The status of pork and dairy exports are unclear. The UK Government has promised not to compromise UK producer standards by importing product that does not conform to them. But will it buckle in the face of lucrative offers to other industries? When it comes to security, the UK has a vested interest in maintaining the much-vaunted ‘special relationship’. Also, will US negotiators sneak fine print past UK officials?
India and UK FTA
Nor do we yet know what the Free Trade Agreement (FTA) with India will mean for UK dairy. As levy body AHDB says, during the FTA negotiations, the UK aimed to reduce India’s dairy tariffs or secure generous tariff rate quotas. However, reports indicate India excluded duty concessions on dairy from the final agreement to protect its domestic dairy industry. If there’s an absence of tariff reductions, UK dairy exporters will continue to face high tariffs, limiting the competitiveness of UK dairy products in the Indian market. There are already strong limitations on UK pork, beef and lamb exports to India, so for Provision Trade Federation (PTF) members, this deal promises little. Final details are expected in the next few weeks.
UK-EU SPS deal
Finally, in the UK-EU Sanitary and Phytosanitary (SPS) deal (spot the recurring theme), we have a commitment to thrash out a deal (a Common Understanding), rather than the elements of an agreement.

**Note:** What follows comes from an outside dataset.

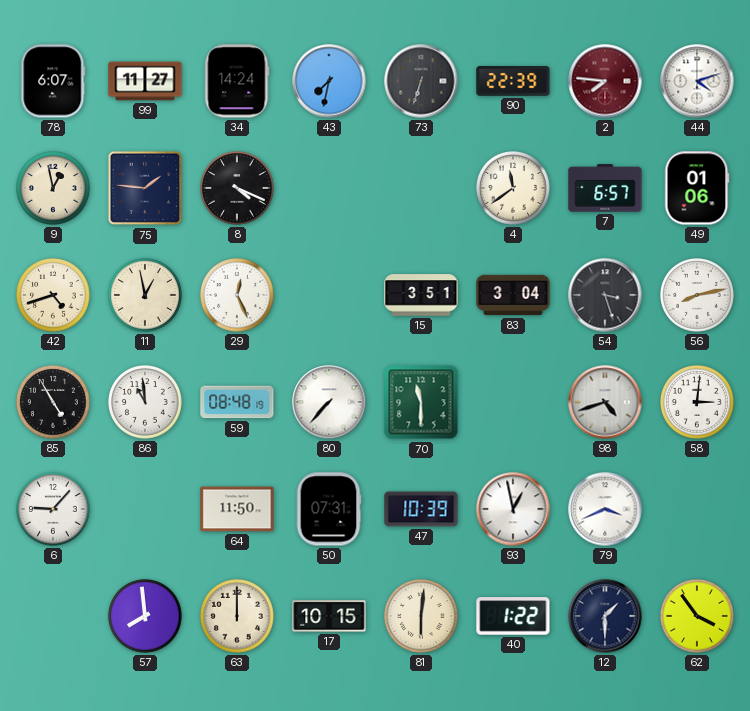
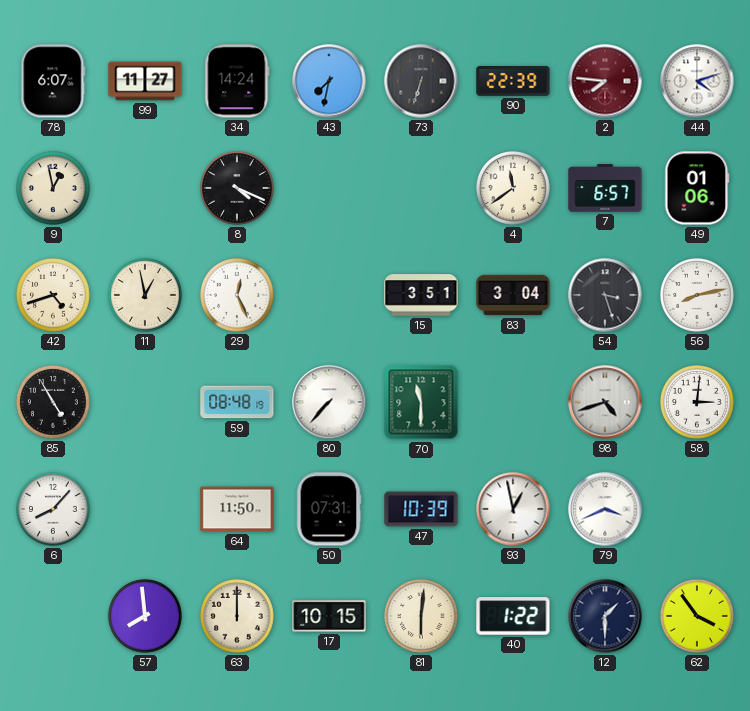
75: 1:46 -> none
86: 10:59 -> none
6: 9:07 -> 8:07
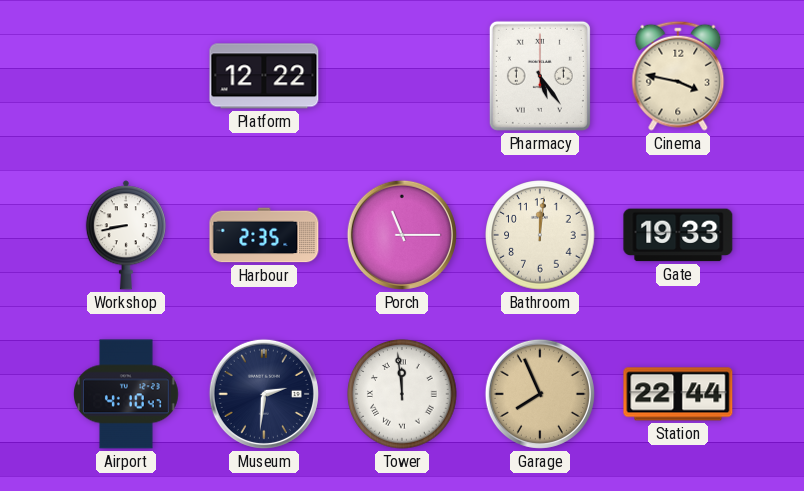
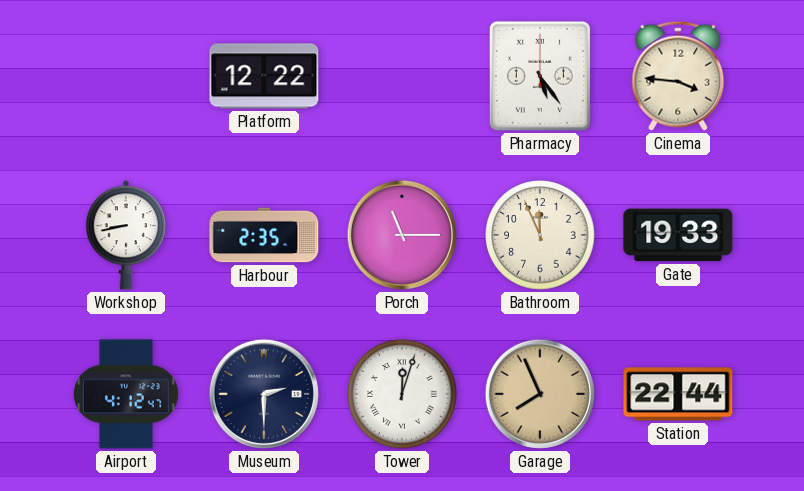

If the SPS agreement achieves government and industry wishes, it would hugely boost UK and EU food industries. Export Health Certificates would be scrapped on both sides, slashing vet and paperwork costs. SPS border inspections would be largely eliminated, cutting inspection costs and border delays. Small to medium-sized food exporters could restart trade previously abandoned with the EU. Further packaging and processing currently curtailed under triangular trade restrictions would be revived on both sides of the Channel.
These things would add millions to revenues. But whereas leaders in the Commission and the UK Government were referring in May to finalising matters in weeks, the PTF understands talk now is of resolution in years. Given the prospect of further raw material inflation, national insurance and wage increases, Extended Producer Responsibility (EPR) fees for packaging waste and packaging tax rises hitting food firms this year, the receding benefits of the SPS agreement don’t look great.
Jumping the gun
In summary, we have some fine aspirations, which could all be derailed by other major developments in an uncertain world. This is the backdrop to the Government’s Trade Strategy. Claiming victories before the ink has even dampened the page is a little like boasting about getting a job directly after a positive first interview.
What business needs is a detailed direction of travel – aspirations plus strategy and tactics – and objectives met. Anything else risks overpromising and underdelivering, perpetuating uncertainty and eroding trust.